In November 2011, the board of directors of Lee Memorial Health System in Fort Myers, Fla., voted to close access at its four hospitals to any hospitalist who didn’t already practice there or wasn’t affiliated with private practices that contracted with the health system. According to a report in a local newspaper, the proliferation of competing hospitalist practices at Lee Memorial was contributing to high rates of patient and referring physician dissatisfaction and hospitalist turnover.1 As a result, the board limited new hospitalists from entering practice in their facilities until they could develop “rules of engagement” for the existing hospitalists through new contracts and standards of practice.
The Lee Memorial example of multiple, competing hospitalist groups—and individuals practicing hospital medicine, also known as “lone wolf” hospitalists—causing havoc is atypical of the fledgling medical specialty, which has seen rapid growth the past two decades. Even so, veteran hospitalists confirm that nowadays, with nearly 40,000 hospitalists practicing in a majority of U.S. hospitals, it’s not uncommon to have multiple groups or individuals working under the same hospital roof. What is concerning to some in the specialty is how the competition can turn ugly, especially considering SHM espouses such virtues as teamwork, leadership, and quality improvement (QI).

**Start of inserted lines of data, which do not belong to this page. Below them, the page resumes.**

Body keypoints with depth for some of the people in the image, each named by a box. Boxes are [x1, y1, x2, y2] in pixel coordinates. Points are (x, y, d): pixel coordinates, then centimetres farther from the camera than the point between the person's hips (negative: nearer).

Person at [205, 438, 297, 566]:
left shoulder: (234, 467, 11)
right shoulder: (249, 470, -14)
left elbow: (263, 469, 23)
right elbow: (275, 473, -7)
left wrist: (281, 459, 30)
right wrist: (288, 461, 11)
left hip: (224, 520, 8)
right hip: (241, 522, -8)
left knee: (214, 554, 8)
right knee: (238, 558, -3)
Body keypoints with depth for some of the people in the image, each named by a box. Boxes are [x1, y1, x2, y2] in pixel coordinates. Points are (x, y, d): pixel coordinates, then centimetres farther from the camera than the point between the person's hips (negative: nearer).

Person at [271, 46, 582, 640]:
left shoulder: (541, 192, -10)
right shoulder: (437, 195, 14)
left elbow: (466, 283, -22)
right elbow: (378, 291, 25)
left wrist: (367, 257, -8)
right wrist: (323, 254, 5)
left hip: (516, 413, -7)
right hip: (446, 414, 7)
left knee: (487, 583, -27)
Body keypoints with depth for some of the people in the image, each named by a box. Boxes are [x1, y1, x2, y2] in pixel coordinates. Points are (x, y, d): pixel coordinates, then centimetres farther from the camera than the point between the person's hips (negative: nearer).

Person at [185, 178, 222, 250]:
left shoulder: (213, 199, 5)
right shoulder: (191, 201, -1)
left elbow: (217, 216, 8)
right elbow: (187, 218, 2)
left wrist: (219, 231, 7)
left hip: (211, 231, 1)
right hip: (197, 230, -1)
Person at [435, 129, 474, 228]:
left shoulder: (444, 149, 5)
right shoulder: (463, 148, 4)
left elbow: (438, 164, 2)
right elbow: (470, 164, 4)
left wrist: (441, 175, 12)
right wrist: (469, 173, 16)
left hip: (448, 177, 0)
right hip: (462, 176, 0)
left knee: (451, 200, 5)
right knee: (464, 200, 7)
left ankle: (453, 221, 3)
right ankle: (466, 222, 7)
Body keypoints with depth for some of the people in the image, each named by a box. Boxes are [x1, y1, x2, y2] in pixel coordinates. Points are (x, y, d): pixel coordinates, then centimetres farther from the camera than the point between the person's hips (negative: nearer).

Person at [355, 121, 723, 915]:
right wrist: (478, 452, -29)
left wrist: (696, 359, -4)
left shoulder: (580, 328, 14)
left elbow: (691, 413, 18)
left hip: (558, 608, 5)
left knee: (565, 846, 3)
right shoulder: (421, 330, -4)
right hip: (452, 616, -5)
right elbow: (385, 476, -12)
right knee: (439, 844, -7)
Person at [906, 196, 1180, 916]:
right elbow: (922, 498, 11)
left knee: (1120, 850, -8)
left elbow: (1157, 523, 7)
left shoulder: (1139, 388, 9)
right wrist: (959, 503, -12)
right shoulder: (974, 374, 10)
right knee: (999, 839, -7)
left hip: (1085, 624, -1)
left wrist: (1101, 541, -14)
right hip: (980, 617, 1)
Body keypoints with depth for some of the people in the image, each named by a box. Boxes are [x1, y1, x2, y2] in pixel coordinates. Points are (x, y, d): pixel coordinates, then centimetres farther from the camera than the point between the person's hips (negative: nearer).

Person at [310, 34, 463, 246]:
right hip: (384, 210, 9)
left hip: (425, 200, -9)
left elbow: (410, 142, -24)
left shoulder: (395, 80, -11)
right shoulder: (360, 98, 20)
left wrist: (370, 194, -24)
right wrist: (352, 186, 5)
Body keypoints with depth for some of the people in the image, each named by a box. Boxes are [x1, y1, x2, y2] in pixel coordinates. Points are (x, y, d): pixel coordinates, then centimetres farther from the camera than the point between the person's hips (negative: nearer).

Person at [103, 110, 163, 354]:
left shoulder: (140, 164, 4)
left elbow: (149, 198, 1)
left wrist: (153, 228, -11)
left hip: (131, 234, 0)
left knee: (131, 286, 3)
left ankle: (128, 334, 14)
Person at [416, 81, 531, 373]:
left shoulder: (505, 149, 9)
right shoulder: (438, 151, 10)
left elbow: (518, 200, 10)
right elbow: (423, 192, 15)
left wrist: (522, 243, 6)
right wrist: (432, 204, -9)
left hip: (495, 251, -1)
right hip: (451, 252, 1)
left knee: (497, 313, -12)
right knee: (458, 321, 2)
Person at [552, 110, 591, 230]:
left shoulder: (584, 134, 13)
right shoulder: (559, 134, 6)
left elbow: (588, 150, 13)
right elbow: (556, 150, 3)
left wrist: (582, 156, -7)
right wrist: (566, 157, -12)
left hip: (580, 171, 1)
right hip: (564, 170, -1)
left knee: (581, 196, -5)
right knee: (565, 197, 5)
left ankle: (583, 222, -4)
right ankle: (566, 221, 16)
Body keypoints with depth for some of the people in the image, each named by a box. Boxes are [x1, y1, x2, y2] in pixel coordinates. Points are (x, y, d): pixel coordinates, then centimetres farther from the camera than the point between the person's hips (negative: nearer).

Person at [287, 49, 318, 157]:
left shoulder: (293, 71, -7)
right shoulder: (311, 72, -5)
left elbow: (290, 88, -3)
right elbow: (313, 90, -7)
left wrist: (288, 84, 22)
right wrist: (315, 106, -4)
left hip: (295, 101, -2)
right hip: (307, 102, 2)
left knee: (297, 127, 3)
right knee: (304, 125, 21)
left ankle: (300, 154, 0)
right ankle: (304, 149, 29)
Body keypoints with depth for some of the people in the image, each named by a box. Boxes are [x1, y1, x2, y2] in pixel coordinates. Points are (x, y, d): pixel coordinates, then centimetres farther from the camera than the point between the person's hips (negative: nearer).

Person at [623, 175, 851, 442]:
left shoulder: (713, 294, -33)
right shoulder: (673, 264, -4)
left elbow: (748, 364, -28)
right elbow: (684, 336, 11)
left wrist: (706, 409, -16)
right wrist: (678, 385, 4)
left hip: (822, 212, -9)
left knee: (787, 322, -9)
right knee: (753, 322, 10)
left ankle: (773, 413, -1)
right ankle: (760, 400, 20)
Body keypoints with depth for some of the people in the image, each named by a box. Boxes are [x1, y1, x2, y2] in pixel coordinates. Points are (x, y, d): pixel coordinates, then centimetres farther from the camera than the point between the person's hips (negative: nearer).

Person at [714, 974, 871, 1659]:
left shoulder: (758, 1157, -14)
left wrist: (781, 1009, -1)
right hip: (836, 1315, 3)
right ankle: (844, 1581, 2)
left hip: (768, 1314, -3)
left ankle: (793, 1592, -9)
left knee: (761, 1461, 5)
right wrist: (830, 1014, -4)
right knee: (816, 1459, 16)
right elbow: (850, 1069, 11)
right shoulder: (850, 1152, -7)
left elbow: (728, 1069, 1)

Even so, situations arise when multiple HM groups under one roof don’t get along. Sometimes those groups or individual practitioners compete, head to head, for new admissions. Some hospitals have patient populations carved out by capitated medical groups or staff/group model HMOs. Some specialty groups, cardiology or orthopedics, for example, choose to contract hospitalist groups for their patients, setting up potential conflicts with new admissions. Other hospitals have “lone wolf” hospitalists, basically a practice of one.
No matter the dynamic, hospital administrators are frustrated with their inability to control competitive situations, especially when competing groups or individuals do not act in conjunction with their strategic goals.
Depending on hospital bylaws and state regulations, it might be difficult to exclude hospitalists from practicing in the hospital or to cut off competition. Some hospitals even welcome competition—as a prime virtue in its own right, a way to advance quality, or to guard against staffing shortages. The challenge, hospitalists and administrators say, is to encourage multiple groups to work amicably alongside each other, cooperating on the hospital’s larger mission and working toward its quality targets—and to make sure clinicians focus less on competition and more on patients (see “The Magic Bullet: Communication,”).
It forces us to make sure the services we provide are meeting the customer’s expectations. We can and do learn from each other.
—Lowell Palmer, MD, FHM, hospitalist, Southwest Washington Medical Center, Vancouver
Purposeful, Team-Based Medicine
Scott Nygaard, MD, Lee Memorial’s chief medical officer for physician services, announced on Aug. 29, 2012, that the health system was contracting with a newly formed medical group called Inpatient Specialists of Southwest Florida (ISSF), a partnership between Cape Coral, Fla.-based Hospitalist Group of Southwest Florida (HGSF) and national management company Cogent HMG based in Brentwood, Tenn. HGSF and Cogent HMG already had established practices in two of Lee’s four hospitals.
Other existing hospitalist groups are permitted to continue practicing in these hospitals, although only a contracted group will be able to recruit or add new physicians, Dr. Nygaard says.
“The bylaws did not allow us to formally close access for staff already in practice,” he said. Physicians have the option of joining ISSF, and eventually, he says, the other groups dwindled in numbers through attrition. As Lee Memorial’s sole provider of hospitalist care, ISSF’s long-term goal is to put HM on a similar footing with other hospital-based specialties, such as emergency medicine and anesthesiology.